» **Aufgabe 1**:
Beantworte diese Fragen zur Rezension über James Yuill:
(a) Aus welcher Stadt stammt James Yuill?
(b) Wie nennt die Musikpresse seine Art von Musik?
(c) Wovon erzählen die Songs auf „Turning Down Water For Air”?
» **Aufgabe 2**:
Schreibe die Rezension über James Yuill im Anschluss an ihren letzten Satz weiter.

» **Vorliegender Text**:
_____
James Yuill - Turning Down Water For Air
Was kommt heraus, wenn man José González mit Justice paart, sich von Radiohead beeinflussen lässt und einen Faible für die Verschmelzung von sanftem Folk mit elektronischen Beats hat? James Yuill, das Ein-Mann-Projekt aus dem südenglischen Eastbourne.
Die Musikpresse nennt diese Art der Musik Folktronica und das klingt bei James Yuill mal mehr, mal weniger eingängig aber immer überzeugend. Vor allem wenn er auf seinem Album „Turning Down Water For Air” Songs bereitstellt, die über die Liebe, das Leben, Veränderungen und Neuanfänge erzählen. Es ist ein überraschendes, höchst abwechslungsreiches Songmaterial, das mit Hilfe von hypnotischem Gitarrensound und synthetischen Beats den Weg zu uns findet. Manchmal klingt es nach Jeff Buckley dann wieder wie Nick Drake oder Sufjan Stevens, ist aber immer unverkennbar James.
_____
» **Bereitgestellte Einträge**:

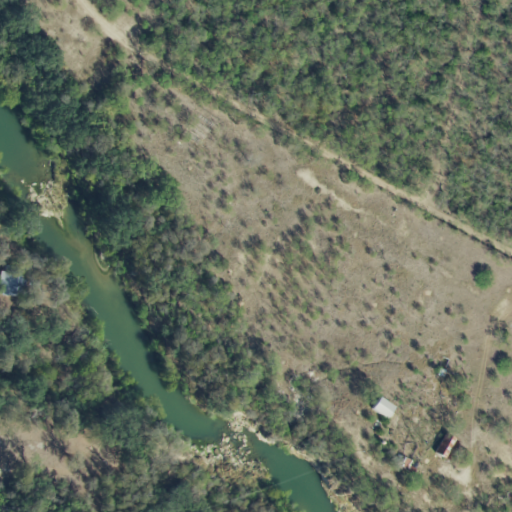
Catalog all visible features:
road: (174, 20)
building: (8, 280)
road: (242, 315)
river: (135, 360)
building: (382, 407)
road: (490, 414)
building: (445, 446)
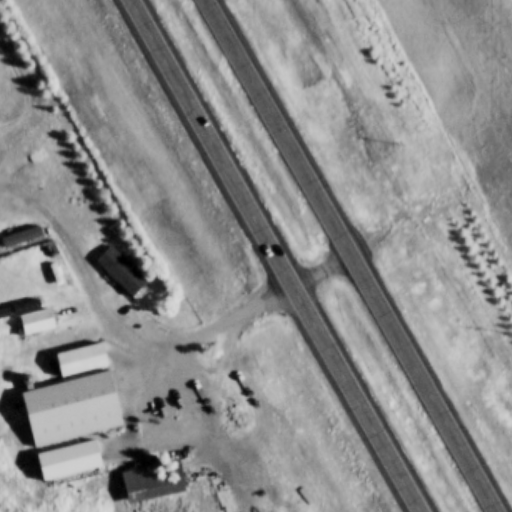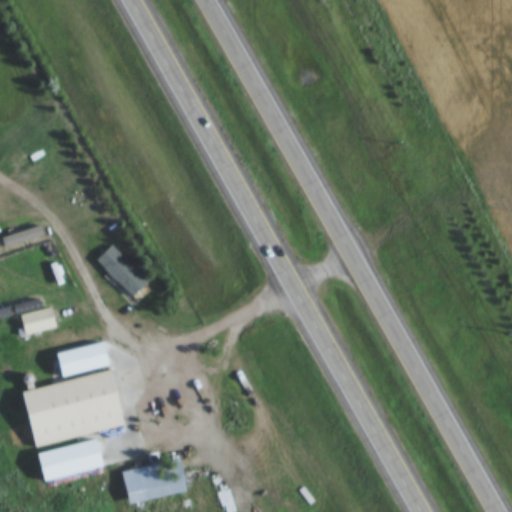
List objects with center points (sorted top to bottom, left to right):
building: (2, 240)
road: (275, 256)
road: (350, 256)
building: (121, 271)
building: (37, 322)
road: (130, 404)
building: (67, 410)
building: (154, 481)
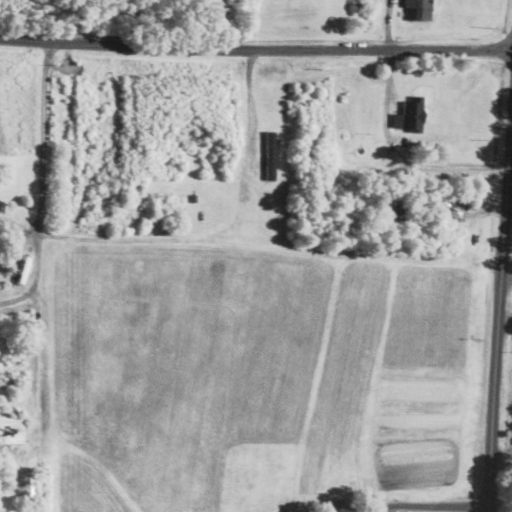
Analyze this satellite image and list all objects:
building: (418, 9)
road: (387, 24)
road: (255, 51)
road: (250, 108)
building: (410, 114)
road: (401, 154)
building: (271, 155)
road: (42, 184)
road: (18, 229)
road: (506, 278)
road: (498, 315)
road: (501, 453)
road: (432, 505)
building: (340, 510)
_____
» **Antwort 1**:
(a) Aus Eastbourne im Süden Englands.
(b) Folktronica.
(c) Von der Liebe, dem Leben, Veränderungen und Neuanfängen.

» **Antwort 2**:
Ein Beweis, dass sich Akustik und Elektro gegenseitig sanft unterstützen können. Eigentlich erschien das Album in England schon im Sommer 2007, bei uns wurde es aber erst mit Jänner 2009 veröffentlicht. Was uns natürlich sehr freut, denn wie hätten wir sonst je etwas von James Yuill erfahren, über den es im Web bislang wenig zu finden gibt. Über sich selbst schreibt James Yuill auf seiner MySpace -Seite: „Hello everybody. My name’s James. I make music on my laptop with my fingers and guitars and things and stuff.”